Embora Pyrhum tenha uma aura potente que é muito ativa, ele não é o que eu esperava da descrição de Bardon. Eu esperava um ser muito poderoso com o qual seria difícil de lidar. Pyrhum foi gentil e rápido com as respostas. Ele também me surpreendeu com a informação sobre pactos. Eu esperava algo na linha de que humanos que trabalhavam demais com o elemento fogo (ou qualquer poder ou força sobre as outras) eram simplesmente atraídas para o elemento fogo por ressonância, até que eles pudessem se libertar através do trabalho com ele. A resposta de Pyrhum fez sentido no esquema maior, cósmico das coisas, depois de eu pensar sobre isso. Se esse é realmente o caso, eu posso entender por que Bardon disse o que disse sobre pactos.

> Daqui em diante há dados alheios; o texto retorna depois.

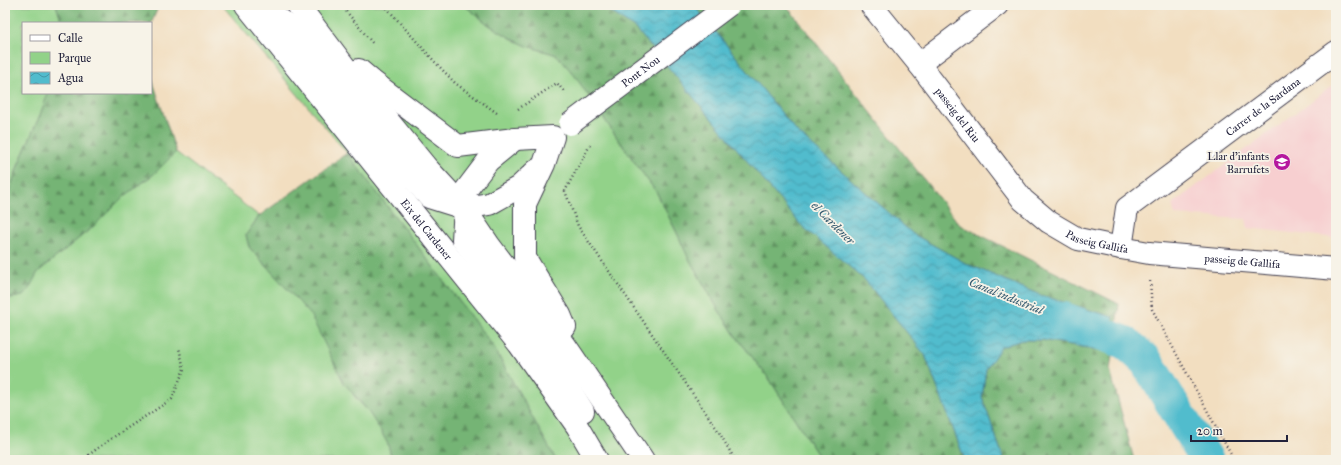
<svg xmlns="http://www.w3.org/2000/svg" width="1341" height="465" font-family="'IM FELL Great Primer',serif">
<defs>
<pattern id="forest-firs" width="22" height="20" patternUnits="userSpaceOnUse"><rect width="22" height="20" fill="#75b475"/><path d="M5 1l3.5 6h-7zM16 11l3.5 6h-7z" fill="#609261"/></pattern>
<pattern id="water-waves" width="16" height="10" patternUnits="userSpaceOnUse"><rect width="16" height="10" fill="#51bccd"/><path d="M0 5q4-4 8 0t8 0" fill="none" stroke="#4398a8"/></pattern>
</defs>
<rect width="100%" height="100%" fill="#f7f3e8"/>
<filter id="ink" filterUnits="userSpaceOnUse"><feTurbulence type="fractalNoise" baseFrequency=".025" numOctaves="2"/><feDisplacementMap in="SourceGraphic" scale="8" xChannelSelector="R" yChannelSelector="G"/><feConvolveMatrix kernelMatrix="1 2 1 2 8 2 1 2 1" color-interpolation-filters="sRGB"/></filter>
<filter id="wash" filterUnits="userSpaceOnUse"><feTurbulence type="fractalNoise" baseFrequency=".012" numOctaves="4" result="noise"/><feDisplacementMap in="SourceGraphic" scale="16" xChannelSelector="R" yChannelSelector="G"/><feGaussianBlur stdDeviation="0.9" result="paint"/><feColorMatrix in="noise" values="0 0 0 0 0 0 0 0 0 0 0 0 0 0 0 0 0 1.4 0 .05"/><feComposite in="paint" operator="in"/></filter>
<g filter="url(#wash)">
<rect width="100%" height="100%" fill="#f2dec0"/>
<!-- built -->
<polygon fill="#f7cfd0" points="1336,83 1336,238 1248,228 1246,219 1175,215 1172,204"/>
<!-- green -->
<g fill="#92d289" stroke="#5a7a62">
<polygon points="5,5 56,5 62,23 23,23 23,93 48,93 40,115 19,163 5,204"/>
<polygon points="222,5 464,5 489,25 514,40 527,46 557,55 575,76 620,142 657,193 677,233 688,257 718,309 735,335 770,380 821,460 556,460 493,346 347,153"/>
<polygon points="176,152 259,216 246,235 249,247 310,314 320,333 336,367 355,397 368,411 379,428 388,444 392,460 5,460 5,297 13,298 38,272 95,225 122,198 154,174"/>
</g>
<!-- forest -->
<g fill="url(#forest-firs)" stroke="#4c6b58">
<polygon points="56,5 159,5 151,24 151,23 62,23"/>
<polygon points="464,5 601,5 637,30 801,225 865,280 925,355 965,460 821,460 770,380 735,335 718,309 688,257 677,233 657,193 620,142 575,76 557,55 527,46 514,40 489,25"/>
<polygon points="694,5 786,5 960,225 1119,304 1110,370 1134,460 1004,460 982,397 986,369 1001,347 1022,340 1043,340 1105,351 1113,317 1040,295 967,264 913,234 797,132"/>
<polygon points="151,76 176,152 154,174 122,198 95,225 38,272 29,289 23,296 13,298 5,297 5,204 19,163 40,115 48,93 151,93"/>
<polygon points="347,153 493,346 556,460 392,460 388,444 379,428 368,411 344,383 310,314 249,247 246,235 259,216"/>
</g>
<!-- water -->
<polygon fill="url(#water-waves)" stroke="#3a6f84" points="601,5 694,5 797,132 913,234 967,264 1040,295 1113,317 1105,351 1043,340 1022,340 1001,347 986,369 982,397 1004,460 965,460 925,355 865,280 801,225 637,30"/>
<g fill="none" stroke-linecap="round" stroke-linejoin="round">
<!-- canal -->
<polyline stroke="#51bccd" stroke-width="34" points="1064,319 1126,343 1146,361 1207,460"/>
</g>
</g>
<g filter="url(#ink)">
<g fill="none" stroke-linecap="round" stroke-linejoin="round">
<!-- minor casing -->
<g stroke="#413e4f" stroke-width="24">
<g id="minor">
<path id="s1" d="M871,5L919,64L1023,200L1049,222L1078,239L1121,248L1149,253L1336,269"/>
<polyline points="919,64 997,5"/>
<path id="s2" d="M1121,248L1127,208L1336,52"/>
</g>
</g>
<!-- major casing -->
<g stroke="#413e4f" stroke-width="24">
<g id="major">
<path id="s3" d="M246,5L519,344L577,426L597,460"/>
<polyline points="262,5 291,28 373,132 429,197 464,208 489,204 519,187 537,170"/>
<polyline points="298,5 354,79 427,168 464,208 489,245 565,345 643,460"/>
<polyline points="359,70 372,81 458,146 515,139 553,137 544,164 525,204 525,258 560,315 565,327"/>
<polyline points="515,139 488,161 466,190 463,240 530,326 583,411"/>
</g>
</g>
<!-- path -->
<g stroke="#413e4f" stroke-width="2.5" stroke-dasharray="1 3" stroke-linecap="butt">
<polyline points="341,5 374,45"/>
<polyline points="384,5 435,62 455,83 497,113"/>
<polyline points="518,109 557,83 565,93"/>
<polyline points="590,145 565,191 578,226 719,432 735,460"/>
<polyline points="1150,281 1152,309 1234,460"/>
<polyline points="82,460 106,442 172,399 184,369 179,348"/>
</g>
<!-- minor -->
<use href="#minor" stroke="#fff" stroke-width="22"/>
<!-- major -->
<use href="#major" stroke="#fff" stroke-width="22"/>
<!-- minor-bridge casing -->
<g stroke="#413e4f" stroke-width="24" stroke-linecap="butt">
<g id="minor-bridge">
<path id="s4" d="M570,124L729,5"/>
</g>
</g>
<!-- minor-bridge -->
<use href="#minor-bridge" stroke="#fff" stroke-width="22"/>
</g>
</g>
<!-- icons -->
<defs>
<g id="school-disc" transform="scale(0.9)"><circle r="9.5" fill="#b5179e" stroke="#f7f3e8"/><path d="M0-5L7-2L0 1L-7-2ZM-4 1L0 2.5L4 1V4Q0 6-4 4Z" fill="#fff"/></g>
</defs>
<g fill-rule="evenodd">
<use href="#school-disc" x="1282" y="162"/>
</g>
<g text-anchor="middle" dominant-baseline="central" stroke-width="3.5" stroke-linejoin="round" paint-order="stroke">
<!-- street labels -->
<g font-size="11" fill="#22223b" stroke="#f7f3e8">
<text stroke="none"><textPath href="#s4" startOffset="88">Pont Nou</textPath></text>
<text stroke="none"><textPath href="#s2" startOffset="210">Carrer de la Sardana</textPath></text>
<text stroke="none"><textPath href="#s1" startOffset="140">passeig del Riu</textPath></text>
<text stroke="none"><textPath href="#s3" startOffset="288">Eix del Cardener</textPath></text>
<text stroke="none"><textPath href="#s1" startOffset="334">Passeig Gallifa</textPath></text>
<text stroke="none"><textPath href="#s1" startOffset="481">passeig de Gallifa</textPath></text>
</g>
<!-- poi labels -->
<g font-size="11" fill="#22223b" stroke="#f7f3e8" text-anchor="end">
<text x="1269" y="156">Llar d'infants<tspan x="1269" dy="13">Barrufets</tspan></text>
</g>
<!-- water labels -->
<g font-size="12" font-style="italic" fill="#32586e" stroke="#f7f3e8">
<text transform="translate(833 223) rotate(45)">el Cardener</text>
<text transform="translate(1006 296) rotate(22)">Canal industrial</text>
</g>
</g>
<!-- margin -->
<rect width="1341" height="465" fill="none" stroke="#f7f3e8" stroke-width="20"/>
<!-- legend -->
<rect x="22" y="22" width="130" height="72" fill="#f7f3e8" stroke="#a29fa3"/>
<rect x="30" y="35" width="20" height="6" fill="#ffffff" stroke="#a29fa3"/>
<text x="58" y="42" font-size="12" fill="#22223b">Calle</text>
<rect x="30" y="52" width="20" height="12" fill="#92d289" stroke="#a29fa3"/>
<text x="58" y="62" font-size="12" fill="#22223b">Parque</text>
<rect x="30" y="72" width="20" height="12" fill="url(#water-waves)" stroke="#a29fa3"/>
<text x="58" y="82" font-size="12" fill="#22223b">Agua</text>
<!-- scale -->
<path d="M1191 435v6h96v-6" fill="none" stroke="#22223b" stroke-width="2"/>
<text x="1197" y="435" font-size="12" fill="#22223b" stroke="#f7f3e8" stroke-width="3" paint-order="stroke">20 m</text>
</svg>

Ele estava provavelmente preocupado com que seus leitores fossem imediatamente assinando pactos para dominarem os elementos. Eu consigo compreender os benefícios e perigos nisso. Se um mago ou um novato que não estivesse verdadeiramente preparado para tal pacto concordasse com um, eles provavelmente não tentariam alcançar domínio em uma vida como o trabalho de Bardon nos ensina. Isso poderia impedir o crescimento de um mago no sentido de não ser absolutamente equilibrado e útil para a humanidade como poderia ser. Deve-se alcançar a Visão Extensa antes de se tomar qualquer decisão dessa natureza e então, apenas através de profunda meditação, e possivelmente perguntando a Providência Divina diretamente ou ao anjo pessoal.

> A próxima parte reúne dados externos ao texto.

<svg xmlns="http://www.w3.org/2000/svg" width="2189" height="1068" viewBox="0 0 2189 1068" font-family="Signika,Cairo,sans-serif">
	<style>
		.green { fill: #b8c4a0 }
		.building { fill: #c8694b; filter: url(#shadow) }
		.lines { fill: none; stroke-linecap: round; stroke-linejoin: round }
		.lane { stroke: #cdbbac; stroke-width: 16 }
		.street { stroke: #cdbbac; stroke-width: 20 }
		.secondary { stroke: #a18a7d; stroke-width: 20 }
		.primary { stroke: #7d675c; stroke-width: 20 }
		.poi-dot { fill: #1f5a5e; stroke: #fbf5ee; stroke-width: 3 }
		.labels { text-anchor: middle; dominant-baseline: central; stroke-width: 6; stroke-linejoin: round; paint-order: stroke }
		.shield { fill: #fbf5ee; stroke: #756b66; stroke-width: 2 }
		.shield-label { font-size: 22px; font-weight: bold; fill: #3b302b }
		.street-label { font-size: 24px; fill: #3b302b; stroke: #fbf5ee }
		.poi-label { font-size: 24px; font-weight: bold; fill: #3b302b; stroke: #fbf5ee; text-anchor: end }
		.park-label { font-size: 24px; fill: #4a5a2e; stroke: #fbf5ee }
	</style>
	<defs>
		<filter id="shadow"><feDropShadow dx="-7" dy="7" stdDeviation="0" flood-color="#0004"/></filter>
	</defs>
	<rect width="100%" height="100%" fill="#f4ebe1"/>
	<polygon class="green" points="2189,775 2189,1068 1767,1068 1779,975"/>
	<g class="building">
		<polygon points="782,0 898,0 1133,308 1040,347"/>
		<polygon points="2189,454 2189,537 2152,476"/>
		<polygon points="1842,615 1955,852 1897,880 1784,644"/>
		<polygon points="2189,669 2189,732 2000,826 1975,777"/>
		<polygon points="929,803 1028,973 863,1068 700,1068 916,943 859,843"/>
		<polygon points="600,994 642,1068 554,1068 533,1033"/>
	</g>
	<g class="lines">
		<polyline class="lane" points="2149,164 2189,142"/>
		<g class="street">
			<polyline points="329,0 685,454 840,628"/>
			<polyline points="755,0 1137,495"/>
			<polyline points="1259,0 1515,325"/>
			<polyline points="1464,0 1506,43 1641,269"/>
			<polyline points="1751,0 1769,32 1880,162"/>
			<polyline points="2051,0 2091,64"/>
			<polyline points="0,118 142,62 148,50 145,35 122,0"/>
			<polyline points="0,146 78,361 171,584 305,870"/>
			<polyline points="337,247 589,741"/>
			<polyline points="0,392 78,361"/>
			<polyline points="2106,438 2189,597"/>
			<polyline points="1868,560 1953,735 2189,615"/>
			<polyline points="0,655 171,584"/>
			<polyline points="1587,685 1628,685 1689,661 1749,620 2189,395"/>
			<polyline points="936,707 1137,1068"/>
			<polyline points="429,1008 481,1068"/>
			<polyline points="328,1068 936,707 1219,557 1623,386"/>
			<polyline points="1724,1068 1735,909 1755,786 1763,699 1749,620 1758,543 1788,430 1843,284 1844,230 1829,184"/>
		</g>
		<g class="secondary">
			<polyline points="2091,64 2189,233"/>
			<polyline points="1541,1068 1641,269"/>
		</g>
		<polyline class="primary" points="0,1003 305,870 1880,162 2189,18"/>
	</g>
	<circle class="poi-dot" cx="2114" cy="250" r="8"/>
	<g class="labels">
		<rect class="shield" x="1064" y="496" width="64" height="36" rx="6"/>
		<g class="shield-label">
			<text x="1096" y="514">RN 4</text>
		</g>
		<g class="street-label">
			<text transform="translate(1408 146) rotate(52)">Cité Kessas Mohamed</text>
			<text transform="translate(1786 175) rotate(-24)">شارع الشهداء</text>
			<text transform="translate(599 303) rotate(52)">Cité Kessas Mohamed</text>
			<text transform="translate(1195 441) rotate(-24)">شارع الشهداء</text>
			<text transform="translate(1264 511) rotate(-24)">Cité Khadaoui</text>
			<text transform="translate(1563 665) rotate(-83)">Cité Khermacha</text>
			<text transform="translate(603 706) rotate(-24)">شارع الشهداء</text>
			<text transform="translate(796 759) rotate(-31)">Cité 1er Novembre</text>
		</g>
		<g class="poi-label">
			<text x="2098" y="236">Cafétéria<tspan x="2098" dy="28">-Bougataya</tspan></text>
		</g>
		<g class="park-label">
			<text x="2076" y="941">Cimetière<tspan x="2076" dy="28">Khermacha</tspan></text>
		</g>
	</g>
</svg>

* A Visão Extensa é, aparentemente, a habilidade de se ver que se reencarna para, com o tempo, dominar nossa esfera. A Visão Extensa é uma visão paciente do desenvolvimento espiritual e confiante na ordem natural de que, com o tempo, o domínio pode ser alcançado. Eu também intuí que isso era uma prática comum na “velha religião” ou cultos mágicos de tempos antigos. Seria similar a monges orientais, que trabalham em um aspecto do divino por várias encarnações e, uma vez dominado, passariam para o próximo até que todos os aspectos tenham sido dominados e total iluminação tenha sido alcançada. A Visão Extensa não é uma noção New Age da reencarnação, e sim o CONHECIMENTO de que se reencarna. Para usar uma referência de filmes, não é Morfeu contando a Neo que ele é “O Escolhido”, mas Neo finalmente acreditando absolutamente que ele é o Escolhido. Toda a informação da Visão Extensa foi transmitida no que eu chamo de “pacote” de informação. Um espírito diz algo do qual eu não tenho ideia e, em vez de explicá-la, a informação é revelada ao mago instantaneamente. Algumas vezes, pacotes maiores podem ser enviados que levarão dias, semanas, meses ou até mesmo anos para “desempacotar”, dependendo do desenvolvimento do mago.